I have a Motherboard with an Intel Z68 Chip. The CPU is a Sandy Bridge 2500k with integrated GPU. Additional I use a NVIDIA 570GTX GPU.
I connect the monitor with the Sandy Bridge GPU (HDMI connector from motherboard). Then I used the SDK BandwidthTest to find out the maximum bandwidth between the GPU und the CPU. (System : Win 7 64Bit)
My Bandwidth:
CPU to GPU 4000MByte/s
GPU to CPU 4000MByte/s
I thought if I use a integrated GPU the I can increase the bandwidth to 16GByte/s because no monitor data must transfer about the PCIe bus to the GPU. Is this a driver problem and how can I fix this?

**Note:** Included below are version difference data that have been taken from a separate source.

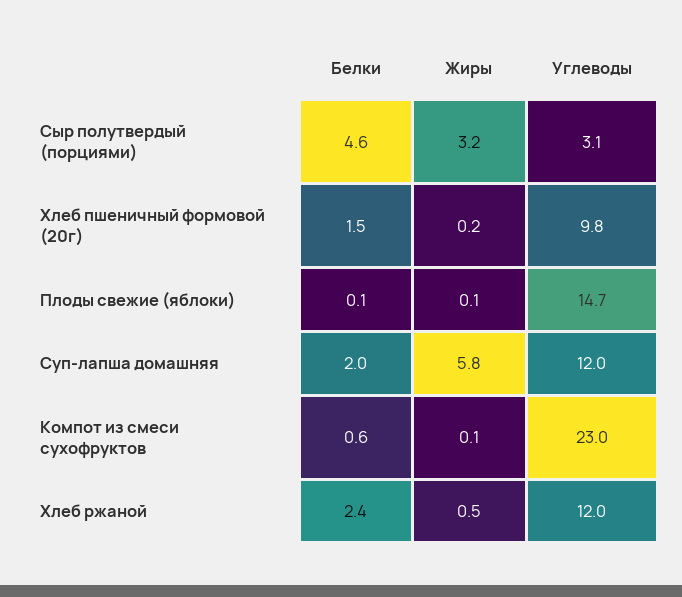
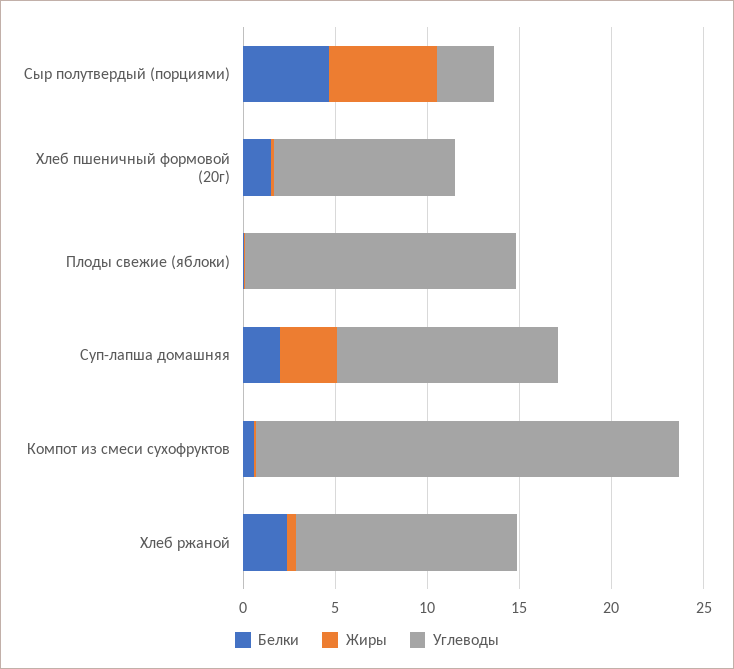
  {
    "Белки": {
      "Сыр полутвердый (порциями)": 4.6,
      "Хлеб пшеничный формовой (20г)": 1.5,
      "Плоды свежие (яблоки)": 0.1,
      "Суп-лапша домашняя": 2,
      "Компот из смеси сухофруктов": 0.6,
      "Хлеб ржаной": 2.4
    },
    "Жиры": {
-     "Сыр полутвердый (порциями)": 3.2,
+     "Сыр полутвердый (порциями)": 6,
      "Хлеб пшеничный формовой (20г)": 0.2,
      "Плоды свежие (яблоки)": 0.1,
-     "Суп-лапша домашняя": 5.8,
+     "Суп-лапша домашняя": 3,
      "Компот из смеси сухофруктов": 0.1,
      "Хлеб ржаной": 0.5
    },
    "Углеводы": {
      "Сыр полутвердый (порциями)": 3.1,
      "Хлеб пшеничный формовой (20г)": 9.8,
      "Плоды свежие (яблоки)": 14.7,
      "Суп-лапша домашняя": 12,
      "Компот из смеси сухофруктов": 23,
      "Хлеб ржаной": 12
    }
  }

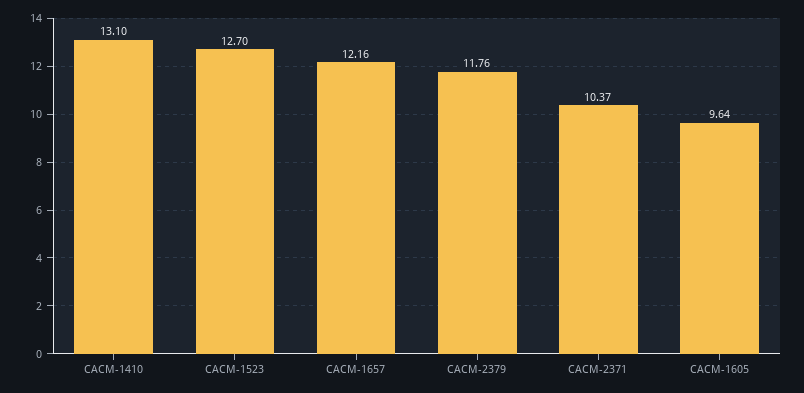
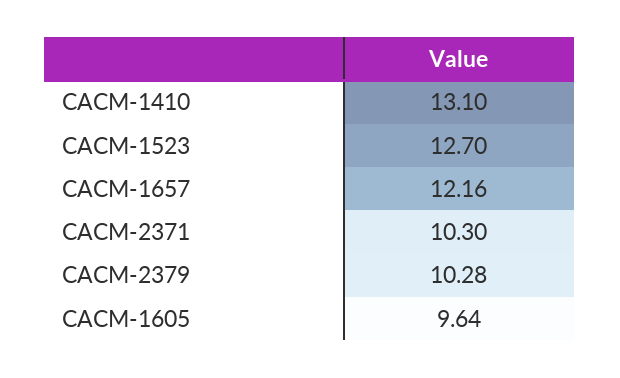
  {
    "CACM-1410": 13.1,
    "CACM-1523": 12.7,
    "CACM-1657": 12.16,
-   "CACM-2379": 11.76,
+   "CACM-2379": 10.28,
-   "CACM-2371": 10.37,
+   "CACM-2371": 10.3,
    "CACM-1605": 9.64
  }

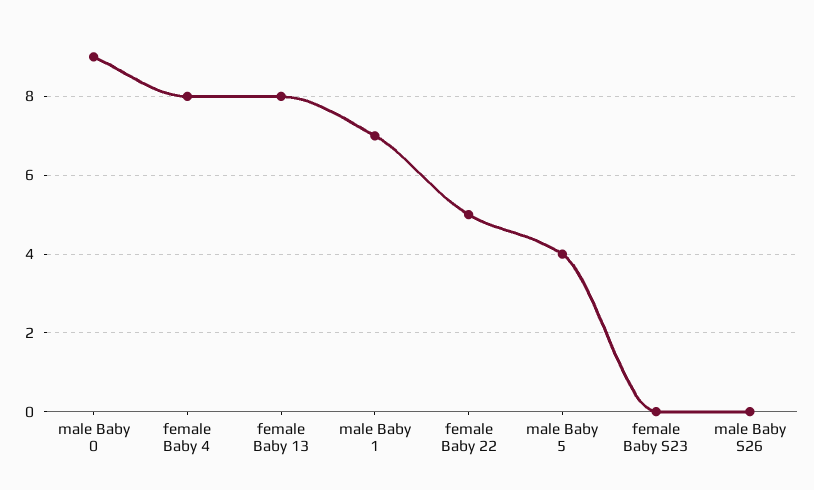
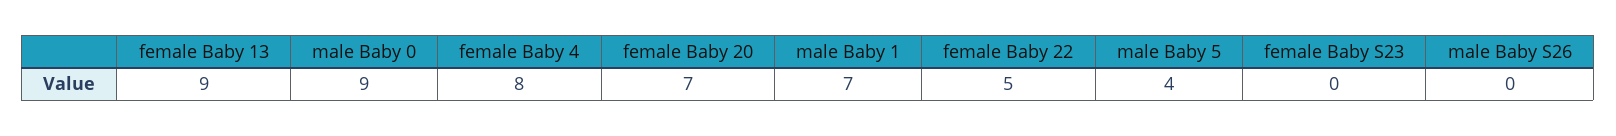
  {
    "male Baby 0": 9,
    "female Baby 4": 8,
-   "female Baby 13": 8,
+   "female Baby 13": 9,
    "male Baby 1": 7,
    "female Baby 22": 5,
    "male Baby 5": 4,
    "female Baby S23": 0,
-   "male Baby S26": 0
+   "male Baby S26": 0,
+   "female Baby 20": 7
  }

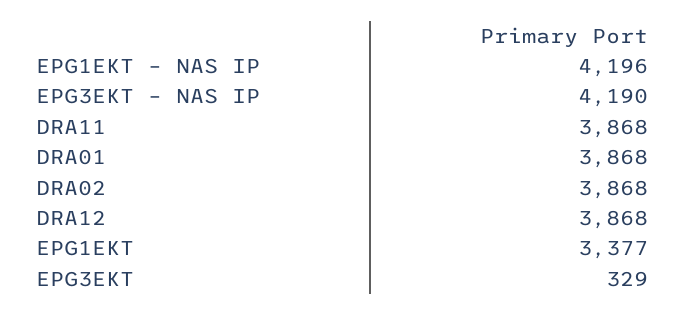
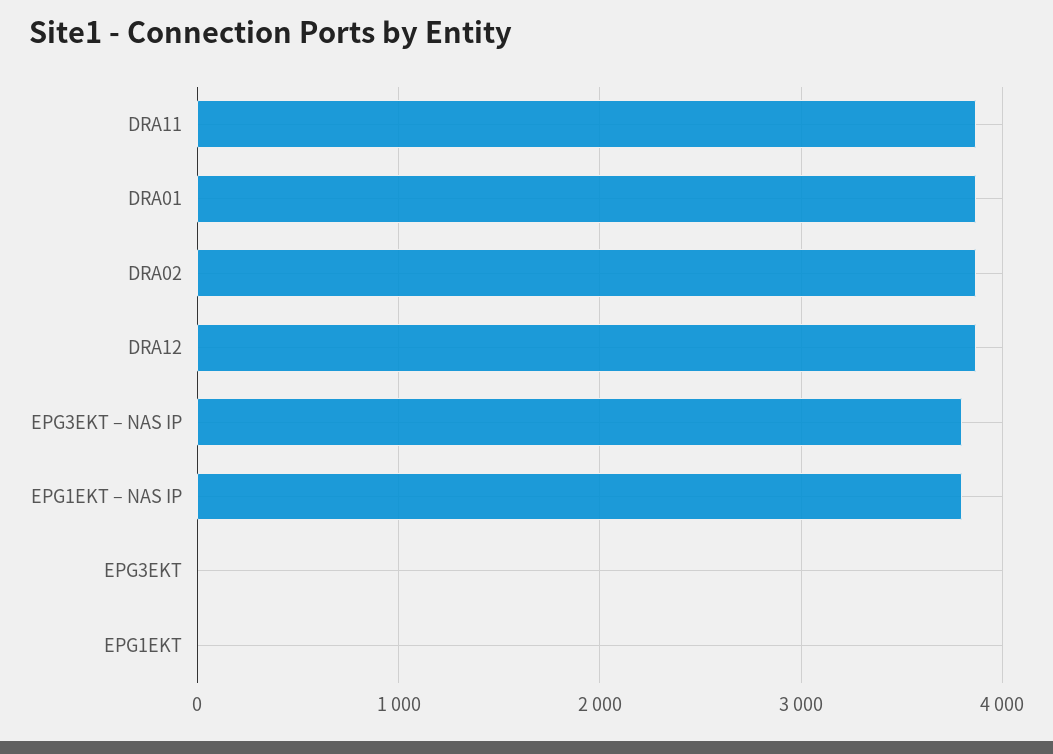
  {
-   "EPG1EKT – NAS IP": 4196,
+   "EPG1EKT – NAS IP": 3800,
-   "EPG3EKT – NAS IP": 4190,
+   "EPG3EKT – NAS IP": 3800,
    "DRA11": 3868,
    "DRA01": 3868,
    "DRA02": 3868,
    "DRA12": 3868,
-   "EPG1EKT": 3377,
+   "EPG1EKT": 0,
-   "EPG3EKT": 329
+   "EPG3EKT": 0
  }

My DDR3 bandwidth is read: 18GByte/s write 18GByte/s
That is a reasonable CUDA bandwidth result. Did you use --memory=pinned for that test?
The maximum data rate for an x16 slot (used by GPUs) in PCI-Express 2.0 is 8 GB/sec, not 16 GB/sec. In practice, the highest transfer rate I’ve seen (for pinned host memory on an X58 motherboard) is a little over 6 GB/sec.

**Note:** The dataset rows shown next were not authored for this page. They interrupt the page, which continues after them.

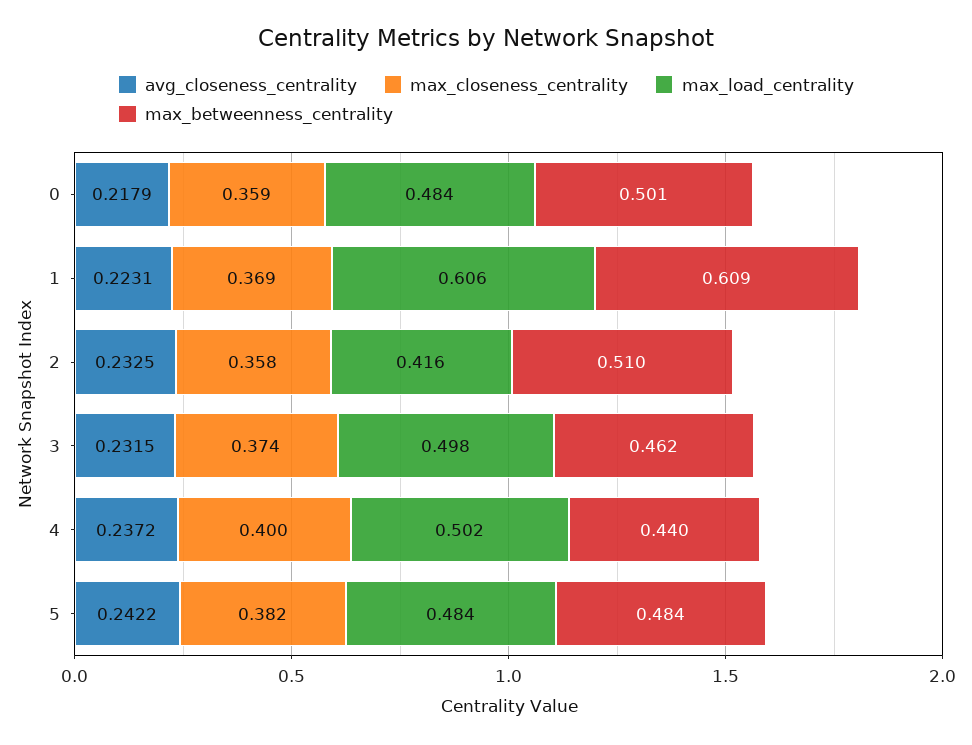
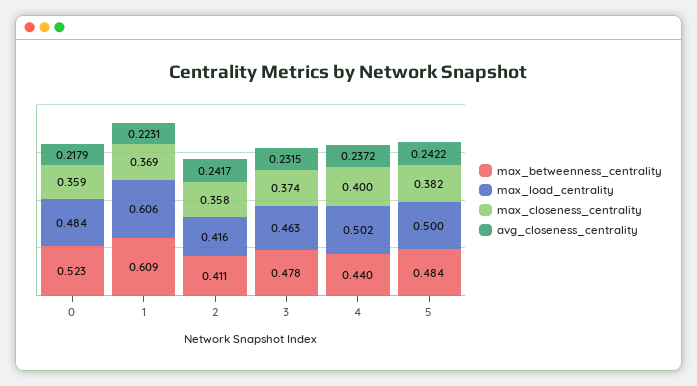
  {
    "avg_closeness_centrality": {
      "0": 0.2179,
      "1": 0.2231,
-     "2": 0.2325,
+     "2": 0.2417,
      "3": 0.2315,
      "4": 0.2372,
      "5": 0.2422
    },
    "max_closeness_centrality": {
      "0": 0.359,
      "1": 0.369,
      "2": 0.358,
      "3": 0.374,
      "4": 0.4,
      "5": 0.382
    },
    "max_load_centrality": {
      "0": 0.484,
      "1": 0.606,
      "2": 0.416,
-     "3": 0.498,
+     "3": 0.463,
      "4": 0.502,
-     "5": 0.484
+     "5": 0.5
    },
    "max_betweenness_centrality": {
-     "0": 0.501,
+     "0": 0.523,
      "1": 0.609,
-     "2": 0.51,
+     "2": 0.411,
-     "3": 0.462,
+     "3": 0.478,
      "4": 0.44,
      "5": 0.484
    }
  }

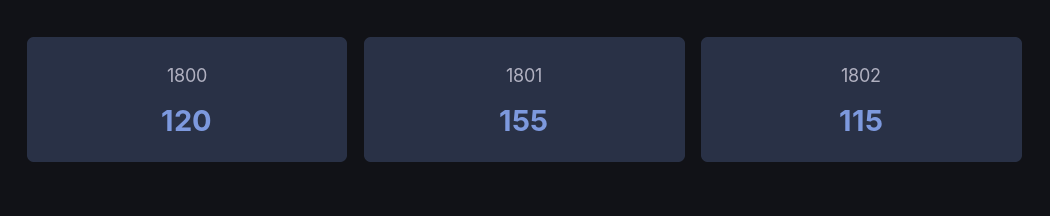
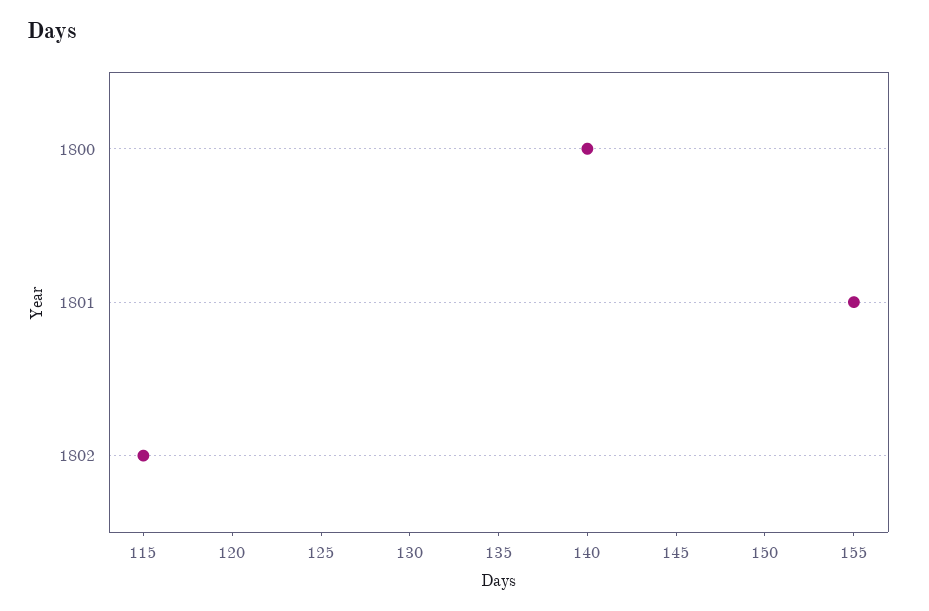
  {
-   "1800": 120,
+   "1800": 140,
    "1801": 155,
    "1802": 115
  }

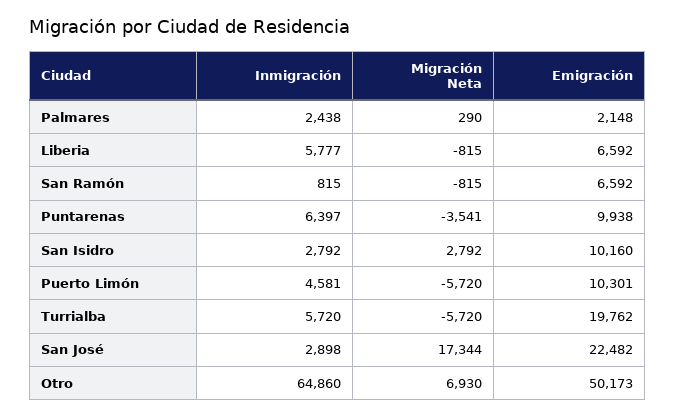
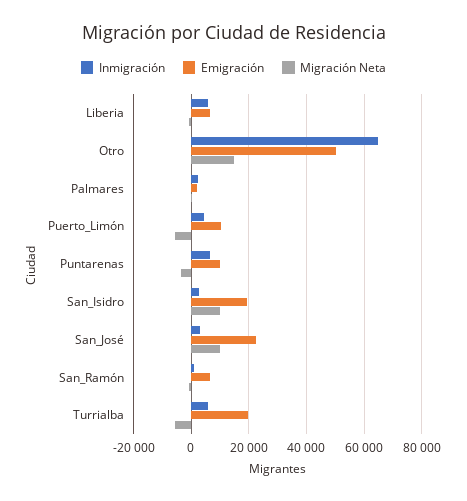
  {
    "Inmigración": {
      "Palmares": 2438,
      "Liberia": 5777,
      "San Ramón": 815,
      "Puntarenas": 6397,
      "San Isidro": 2792,
      "Puerto Limón": 4581,
      "Turrialba": 5720,
      "San José": 2898,
      "Otro": 64860
    },
    "Migración Neta": {
      "Palmares": 290,
      "Liberia": -815,
      "San Ramón": -815,
      "Puntarenas": -3541,
-     "San Isidro": 2792,
+     "San Isidro": 10000,
      "Puerto Limón": -5720,
      "Turrialba": -5720,
-     "San José": 17344,
+     "San José": 10000,
-     "Otro": 6930
+     "Otro": 15000
    },
    "Emigración": {
      "Palmares": 2148,
      "Liberia": 6592,
      "San Ramón": 6592,
      "Puntarenas": 9938,
-     "San Isidro": 10160,
+     "San Isidro": 20000,
      "Puerto Limón": 10301,
      "Turrialba": 19762,
      "San José": 22482,
      "Otro": 50173
    }
  }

PCIe 2.0 delivers 5 GT/s, but employs a 8b/10b encoding scheme which results in a 20 percent overhead on the raw bit rate.
6.3GB/s is an excellent number.
OK, you are free to set your own standards of excellence. :) Regardless, no chipset I’ve ever heard of goes faster than what you are observing. Clearly there is some non-zero overhead above and beyond the raw bus signaling rate.

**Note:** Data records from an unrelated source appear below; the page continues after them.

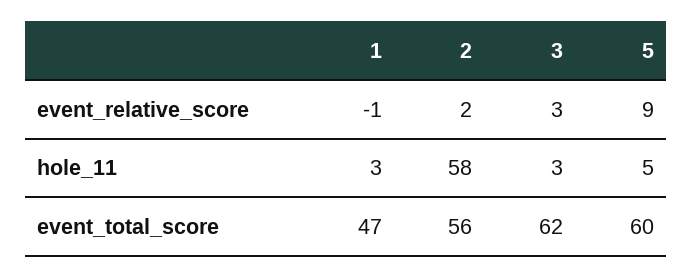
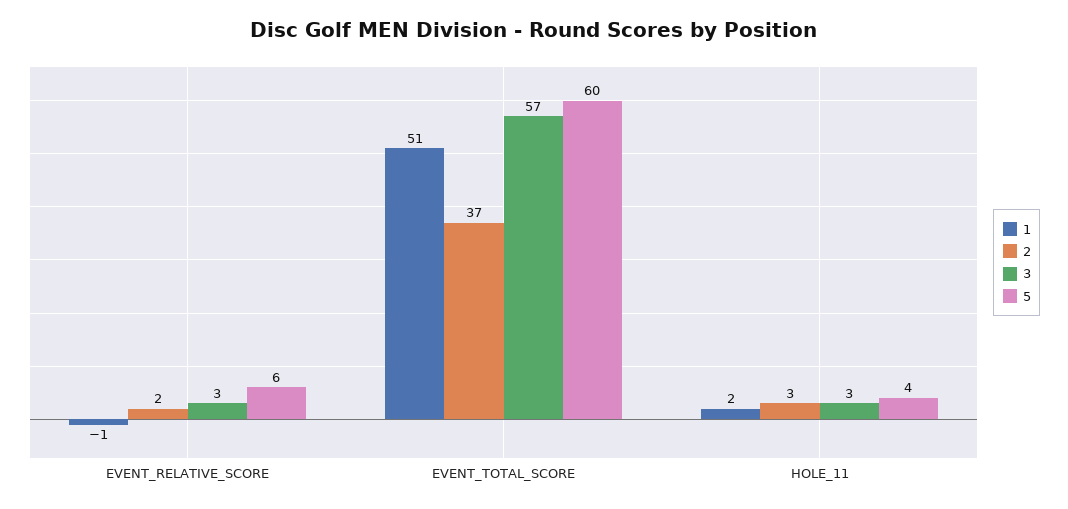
  {
    "1": {
      "event_relative_score": -1,
-     "hole_11": 3,
+     "hole_11": 2,
-     "event_total_score": 47
+     "event_total_score": 51
    },
    "2": {
      "event_relative_score": 2,
-     "hole_11": 58,
+     "hole_11": 3,
-     "event_total_score": 56
+     "event_total_score": 37
    },
    "3": {
      "event_relative_score": 3,
      "hole_11": 3,
-     "event_total_score": 62
+     "event_total_score": 57
    },
    "5": {
-     "event_relative_score": 9,
+     "event_relative_score": 6,
-     "hole_11": 5,
+     "hole_11": 4,
      "event_total_score": 60
    }
  }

PCIe uses packetized transport, so there is overhead due to headers. I found the following website helpful in understanding the overhead caused by this: PCIe Switches and Bridges
I do not know what the commonly used packet sizes are for modern chipsets, they may be different from what is discussed in the above document. I will note that throughput of 6300 MB/sec is at the very upper limit of what I have seen across a variety of platforms.